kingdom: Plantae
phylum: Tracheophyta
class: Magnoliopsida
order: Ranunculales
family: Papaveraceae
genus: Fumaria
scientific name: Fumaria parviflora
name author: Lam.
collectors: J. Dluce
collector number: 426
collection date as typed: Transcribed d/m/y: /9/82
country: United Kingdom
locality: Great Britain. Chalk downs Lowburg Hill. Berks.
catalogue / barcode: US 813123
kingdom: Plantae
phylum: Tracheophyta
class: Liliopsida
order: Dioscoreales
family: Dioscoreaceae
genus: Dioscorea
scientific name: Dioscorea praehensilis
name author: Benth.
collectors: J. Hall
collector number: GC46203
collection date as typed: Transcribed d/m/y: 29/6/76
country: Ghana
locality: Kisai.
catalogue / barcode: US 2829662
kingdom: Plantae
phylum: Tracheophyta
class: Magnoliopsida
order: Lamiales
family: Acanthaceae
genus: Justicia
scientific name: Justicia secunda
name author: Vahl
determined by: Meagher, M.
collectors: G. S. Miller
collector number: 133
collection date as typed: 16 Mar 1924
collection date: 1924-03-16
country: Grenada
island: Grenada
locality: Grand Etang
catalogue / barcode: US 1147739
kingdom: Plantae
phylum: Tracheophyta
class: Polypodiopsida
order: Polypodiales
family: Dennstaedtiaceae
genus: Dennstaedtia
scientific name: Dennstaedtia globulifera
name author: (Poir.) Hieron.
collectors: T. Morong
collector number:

------------------------------

:: EXERCISE DIRECTIONS ::
Can you render every line of the items above as a numbered list, with blank lines left out?

:: EXERCISE RESULT ::
1. kingdom: Plantae
2. phylum: Tracheophyta
3. class: Magnoliopsida
4. order: Ranunculales
5. family: Papaveraceae
6. genus: Fumaria
7. scientific name: Fumaria parviflora
8. name author: Lam.
9. collectors: J. Dluce
10. collector number: 426
11. collection date as typed: Transcribed d/m/y: /9/82
12. country: United Kingdom
13. locality: Great Britain. Chalk downs Lowburg Hill. Berks.
14. catalogue / barcode: US 813123
15. kingdom: Plantae
16. phylum: Tracheophyta
17. class: Liliopsida
18. order: Dioscoreales
19. family: Dioscoreaceae
20. genus: Dioscorea
21. scientific name: Dioscorea praehensilis
22. name author: Benth.
23. collectors: J. Hall
24. collector number: GC46203
25. collection date as typed: Transcribed d/m/y: 29/6/76
26. country: Ghana
27. locality: Kisai.
28. catalogue / barcode: US 2829662
29. kingdom: Plantae
30. phylum: Tracheophyta
31. class: Magnoliopsida
32. order: Lamiales
33. family: Acanthaceae
34. genus: Justicia
35. scientific name: Justicia secunda
36. name author: Vahl
37. determined by: Meagher, M.
38. collectors: G. S. Miller
39. collector number: 133
40. collection date as typed: 16 Mar 1924
41. collection date: 1924-03-16
42. country: Grenada
43. island: Grenada
44. locality: Grand Etang
45. catalogue / barcode: US 1147739
46. kingdom: Plantae
47. phylum: Tracheophyta
48. class: Polypodiopsida
49. order: Polypodiales
50. family: Dennstaedtiaceae
51. genus: Dennstaedtia
52. scientific name: Dennstaedtia globulifera
53. name author: (Poir.) Hieron.
54. collectors: T. Morong
55. collector number:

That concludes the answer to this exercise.